The role of universities in prepaing work ready information technology graduates

Publisher:
Australian Collaborative Education Network (ACEN) Incorporated
Publication Type:
Conference Proceeding
Citation:
ACEN National Conference 2010Proceedings of the Australian Collaborative Education Network National Conference, Perth, 2010, 2010, pp. 480 - 488
Issue Date:
2010-01
Full metadata record
The role of universities in preparing graduates for the workforce is a longstanding and controversial issue. In the business world, employers are increasingly interested in what their employees can do and less interested in what they know. There is an uneasy relationship between universities and their curricula and employer expectations of graduates. In the field of IT (Information Technology), minimal research literature exists on understanding graduate perspectives of their work experiences or how to relate their formal study to their work experiences, especially during the early employment years.

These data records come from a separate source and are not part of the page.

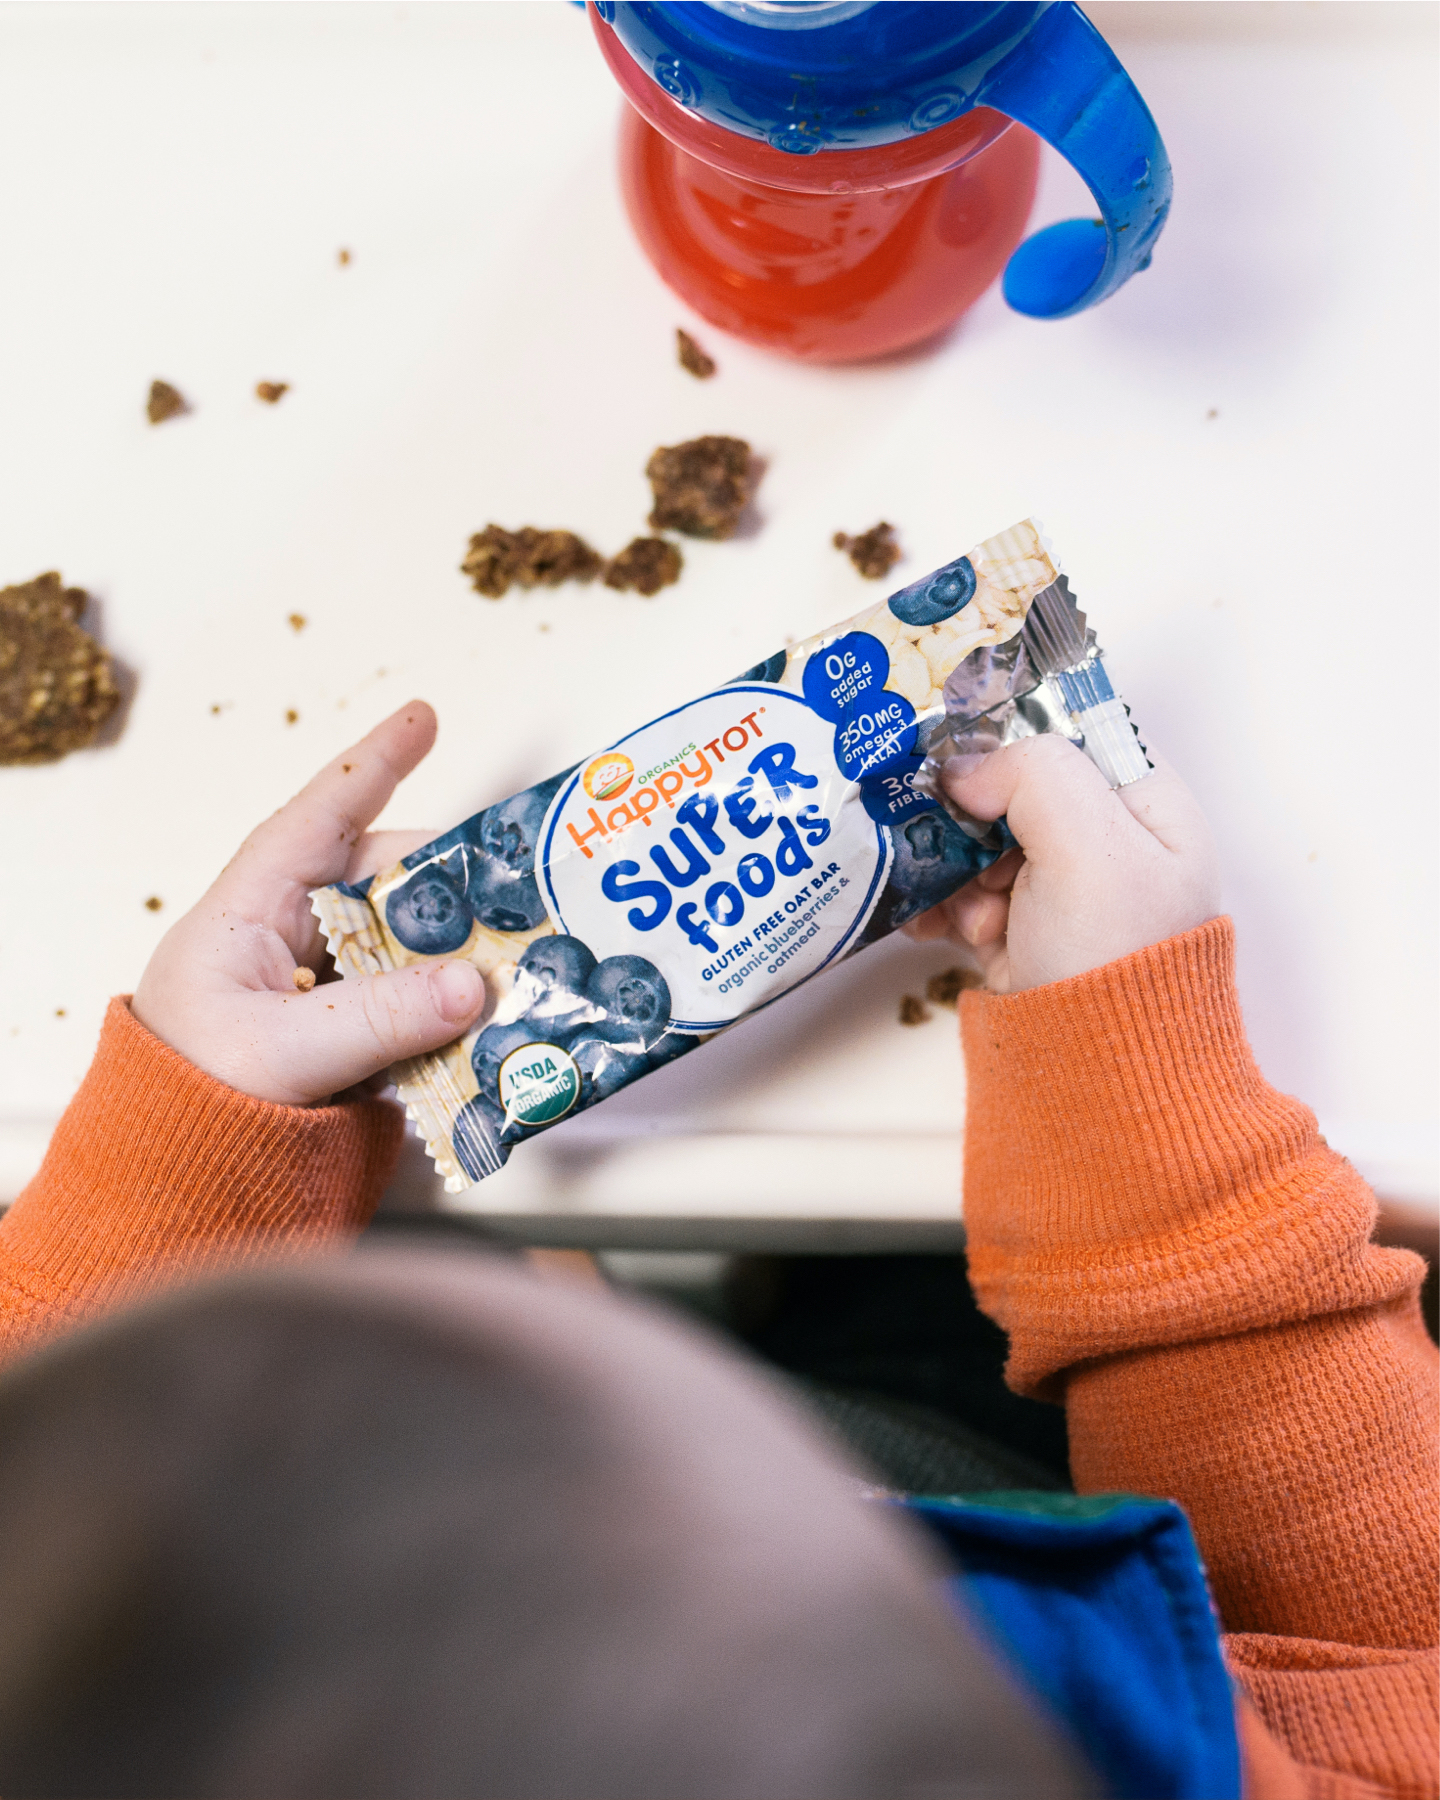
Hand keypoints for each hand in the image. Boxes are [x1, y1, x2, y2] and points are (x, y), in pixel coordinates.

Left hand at [132, 702, 485, 1104]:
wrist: (164, 1187)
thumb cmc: (182, 1107)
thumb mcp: (281, 1056)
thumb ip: (378, 1019)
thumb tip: (471, 984)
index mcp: (247, 916)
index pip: (316, 821)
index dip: (372, 764)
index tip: (424, 717)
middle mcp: (285, 940)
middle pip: (382, 884)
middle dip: (450, 886)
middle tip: (518, 891)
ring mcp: (316, 990)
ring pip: (405, 947)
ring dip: (459, 957)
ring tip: (518, 961)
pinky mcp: (344, 1039)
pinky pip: (410, 1006)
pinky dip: (451, 1012)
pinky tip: (491, 1024)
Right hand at [905, 736, 1219, 992]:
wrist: (1100, 1086)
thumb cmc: (1115, 966)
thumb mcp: (1088, 846)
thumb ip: (1032, 775)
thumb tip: (967, 767)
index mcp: (1150, 809)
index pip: (1076, 732)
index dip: (1014, 731)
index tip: (958, 746)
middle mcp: (1112, 846)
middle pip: (1019, 790)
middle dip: (975, 818)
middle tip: (957, 845)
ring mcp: (1066, 896)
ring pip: (983, 845)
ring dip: (957, 872)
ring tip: (970, 914)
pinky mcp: (1027, 937)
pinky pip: (967, 897)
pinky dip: (943, 908)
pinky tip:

When we studied the work experiences of recent IT graduates we found that certain professional skills can be developed only during employment. However, universities could be responsible for preparing IT graduates to face unknown, unknowable supercomplex situations, ensuring IT graduates learn how to learn, increasing knowledge and awareness of workplace environments and setting initial job expectations of, and for, IT graduates. We also found that in their degrees, IT faculties need frameworks beyond graduate attributes for the development and inclusion of IT specific professional skills.